The current malpractice review panel in Virginia is composed of two physicians and two attorneys, the panel presided over by a retired circuit court judge. These are people who pay attention to facts, which is why the defense frequently prevails at panel hearings. Evidence is presented by one or both sides; in recent years this has been primarily the defense, as plaintiff's, tired of losing, usually do not participate. The panel can render one of four decisions: negligence by the defendants and causation; negligence and no causation; no negligence, but causation; and, no negligence and no causation. The decision of the panel is not binding, but can be introduced as evidence at trial.

What I propose is that all claims go to panel, preferably before suit is filed or else early in the litigation process. Both sides present evidence and the panel issues its ruling. The ruling is not binding, but can be used at trial. However, should the panel rule in favor of the physician AND the plaintiff chooses to continue with the claim AND the plaintiff loses at trial, the plaintiff's attorney (not the plaintiff) must pay all the defense costs. As pointed out previously, the plaintiff's attorney is the only person who, under the current tort system, has nothing to lose, financially. If there is some risk associated in proceeding with a case that a panel has already declared is lacking in merit, it may short-circuit some claims and reduce Allocated Loss Expenses.

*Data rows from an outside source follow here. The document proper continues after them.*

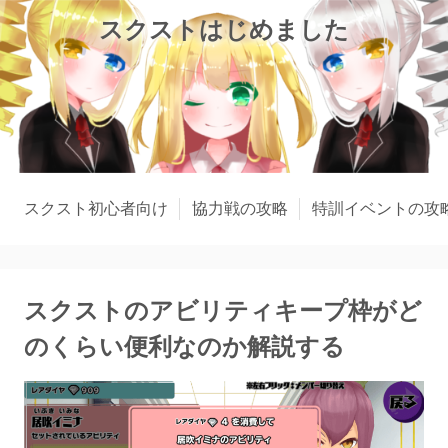
スクストはじめました
スクスト初心者向け
協力戦の攻略
特訓イベントの攻
スクストのアビリティキープ枠がど
のくらい便利なのか解説する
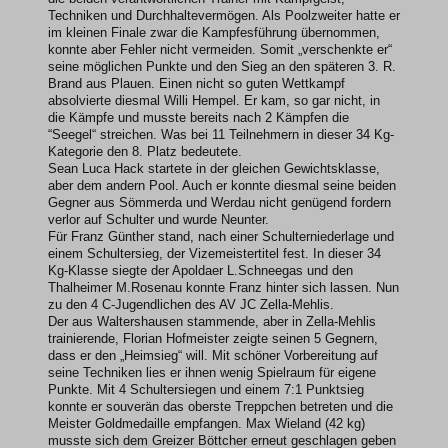
Techniken und Durchhaltevermögen. Als Poolzweiter hatte er
im kleinen Finale zwar die Kampfesführung übernommen,
konnte aber Fehler nicht vermeiden.
Somit „verschenkte er“
seine möglichen Punkte und den Sieg an den späteren 3. R.
Brand aus Plauen.
Einen nicht so guten Wettkampf
absolvierte diesmal Willi Hempel. Er kam, so gar nicht, in
die Kämpfe und musste bereits nach 2 Kämpfen die
“Seegel“ streichen. Was bei 11 Teilnehmern in dieser 34 Kg-
Kategorie den 8. Platz bedeutete.
Sean Luca Hack startete in der gleichen Gewichtsklasse,
aber dem andern Pool. Auch er konnte diesmal seine beiden
Gegner aus Sömmerda und Werdau nicht genügend fordern
verlor auf Schulter und wurde Neunter.
Für Franz Günther stand, nach einer Schulterniederlage und
einem Schultersieg, der Vizemeistertitel fest. In dieser 34
Kg-Klasse siegte der Apoldaer L.Schneegas und den
Thalheimer M.Rosenau konnte Franz hinter sich lassen.
Nun
zu den 4 C-Jugendlichen des AV JC Zella-Mehlis.
Der aus Waltershausen stammende, aber in Zella-Mehlis
trainierende, Florian Hofmeister zeigte seinen 5 Gegnern,
dass er den „Heimsieg“ will. Mit schöner Vorbereitung auf
seine Techniken lies er ihnen wenig Spielraum für eigene
Punkte. Mit 4 Schultersiegen und einem 7:1 Punktsieg
konnte er souverän das oberste Treppchen betreten und die
Meister Goldmedaille empfangen. Max Wieland (42 kg)
musste sich dem Greizer Böttcher erneut geschlagen geben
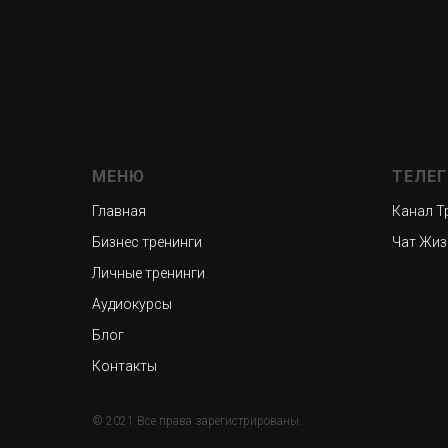
МЕНЮ
ТЕЛЕ
Главная
Канал Т
Бизнес тренинги
Чат Жиз
Личные тренинги
Аудиокурсы
Блог
Контакты
© 2021 Все права зарегистрированы.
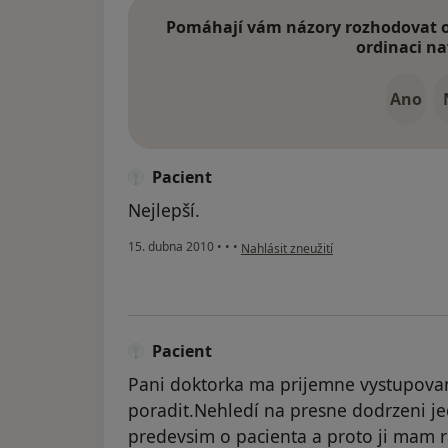
Pomáhají vám názory rozhodovat o 
ordinaci na
Ano
Pacient
Nejlepší.
podle názoru uživatele Pacient
15. dubna 2010
•
•
•
Nahlásit zneužití
Pacient
Pani doktorka ma prijemne vystupovan
poradit.Nehledí na presne dodrzeni je
predevsim o pacienta a proto ji mam r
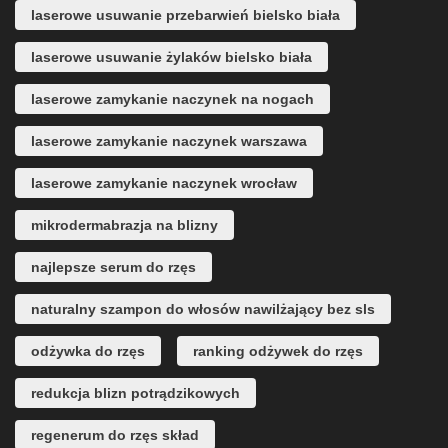
laserowe usuwanie przebarwień bielsko biała
laserowe usuwanie żylaków bielsko biała
laserowe zamykanie naczynek na nogach
laserowe zamykanie naczynek warszawa
laserowe zamykanie naczynek wrocław
mikrodermabrazja na blizny
najlepsze serum do rzęs
naturalny szampon do włosów nawilżający bez sls
odżywka do rzęs
ranking odżywek do rzęs
redukcja blizn potrądzikowych
regenerum do rzęs skład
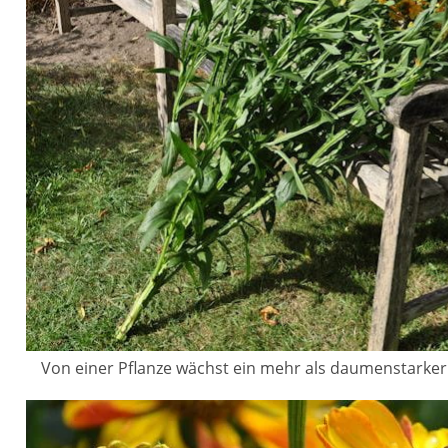
Von einer Pflanze wächst ein mehr als daumenstarker S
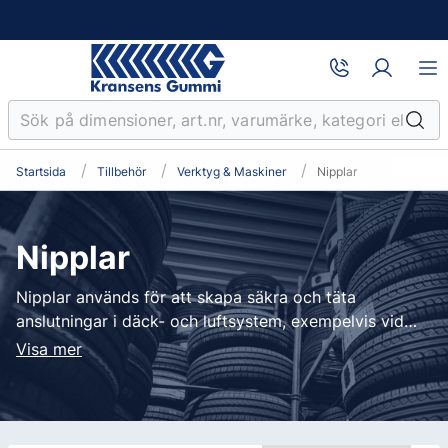
Startsida
Tillbehör
Verktyg & Maskiner
Nipplar
Nipplar
Nipplar används för att skapa säkra och täta
anslutningar i däck- och luftsystem, exempelvis vid
montering av ventiler och slangar. De är konstruerade
Visa mer
för att klara högt tryck och frekvent användning,
vilket gör dem till en viktig komponent i professionella
verkstäders dagliga arbete.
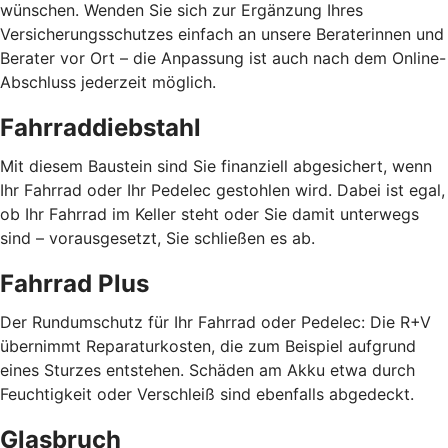
wünschen. Wenden Sie sich zur Ergänzung Ihres
Versicherungsschutzes einfach an unsere Beraterinnen und
Berater vor Ort – die Anpassung ist auch nach dem Online-
Abschluss jederzeit möglich.
Fahrraddiebstahl
Mit diesem Baustein sind Sie finanziell abgesichert, wenn
Ihr Fahrrad oder Ihr Pedelec gestohlen wird. Dabei ist egal,
ob Ihr Fahrrad im Keller steht oder Sie damit unterwegs
sind – vorausgesetzt, Sie schließen es ab.
Fahrrad Plus
Der Rundumschutz für Ihr Fahrrad oder Pedelec: Die R+V
übernimmt Reparaturkosten, die zum Beispiel aufgrund
eines Sturzes entstehen. Schäden am Akku etwa durch
Feuchtigkeit oder Verschleiß sind ebenfalls abgedeckt.
Glasbruch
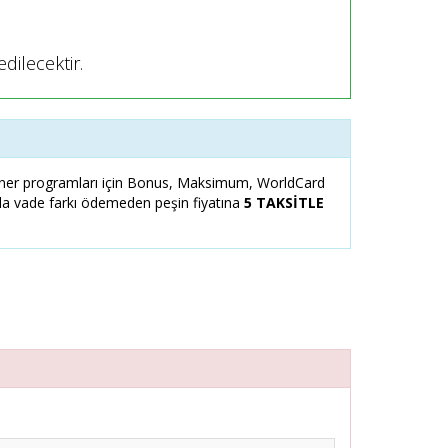
dilecektir.
er programları için Bonus, Maksimum, WorldCard
zla vade farkı ödemeden peşin fiyatına
5 TAKSİTLE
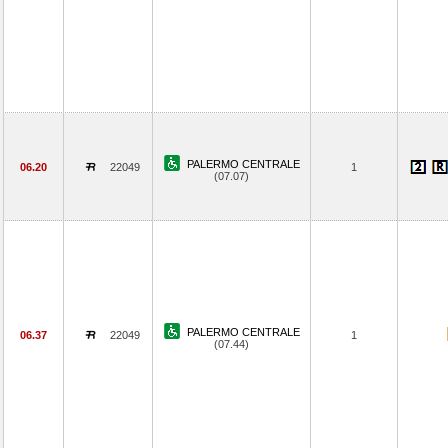
PALERMO CENTRALE
06.20
22049
1
(07.07)
PALERMO CENTRALE
06.37
22049
1
(07.44)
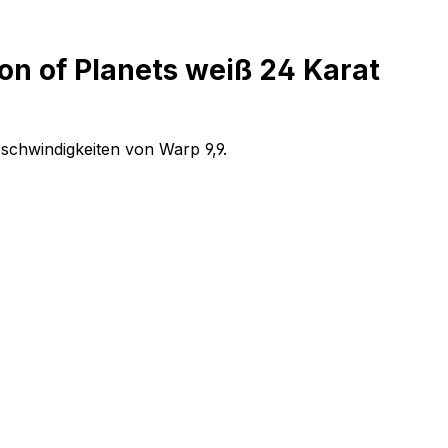
n of Planets weiß 24 Karat
eschwindigkeiten von Warp 9,9.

Finally, the issue of mediation and arbitration of claims is getting some attention. First of all, anything that removes the antagonism of the legal process from a claim can be beneficial. Mediation and arbitration also present an excellent opportunity for the patient to hear first-hand information about what happened and why. Finally, if mediation and arbitration are used in an effort to get both parties talking to each other and prevent claims from being filed, these approaches should produce some benefits over the current system.

The only challenge with mediation and arbitration is that the vast majority of the time these activities are undertaken with the presumption by the plaintiff that there will be a settlement. That is, the mediation or arbitration is not considered an avenue to determine if the physician was negligent, but is only an effort to settle a case outside of a courtroom.

When viewed in total, then, it appears that mediation and arbitration may decrease awards, resulting in lower attorney's fees and less money in the pocket of the plaintiff (absent a sliding scale on attorney's fees). While this lower award may be a more just award than the current lottery approach, for this reason it is likely to be met with resistance by the plaintiff's bar. It also, truth be told, will decrease billable hours for the defense attorneys. As there is a growing shortage of capable medical malpractice defense attorneys, taking steps designed to make it harder for them to earn a living may be counterproductive in the long run
.

SUMMARY

1. Malpractice premiums in Virginia have increased, but are still moderately priced relative to most of the rest of the country.
2. There are multiple reasons for these increases, including increased loss severity, more expensive reinsurance, and reduced investment income.
3. The hard cap in Virginia remains the single greatest factor in keeping malpractice premiums under control.
4. Increased reimbursement for physicians would help offset the increased cost of malpractice insurance.
5. Steps can be taken to reduce the cost of insurance, including tort reform, although premiums are not likely to return to the low levels of the early 1990's.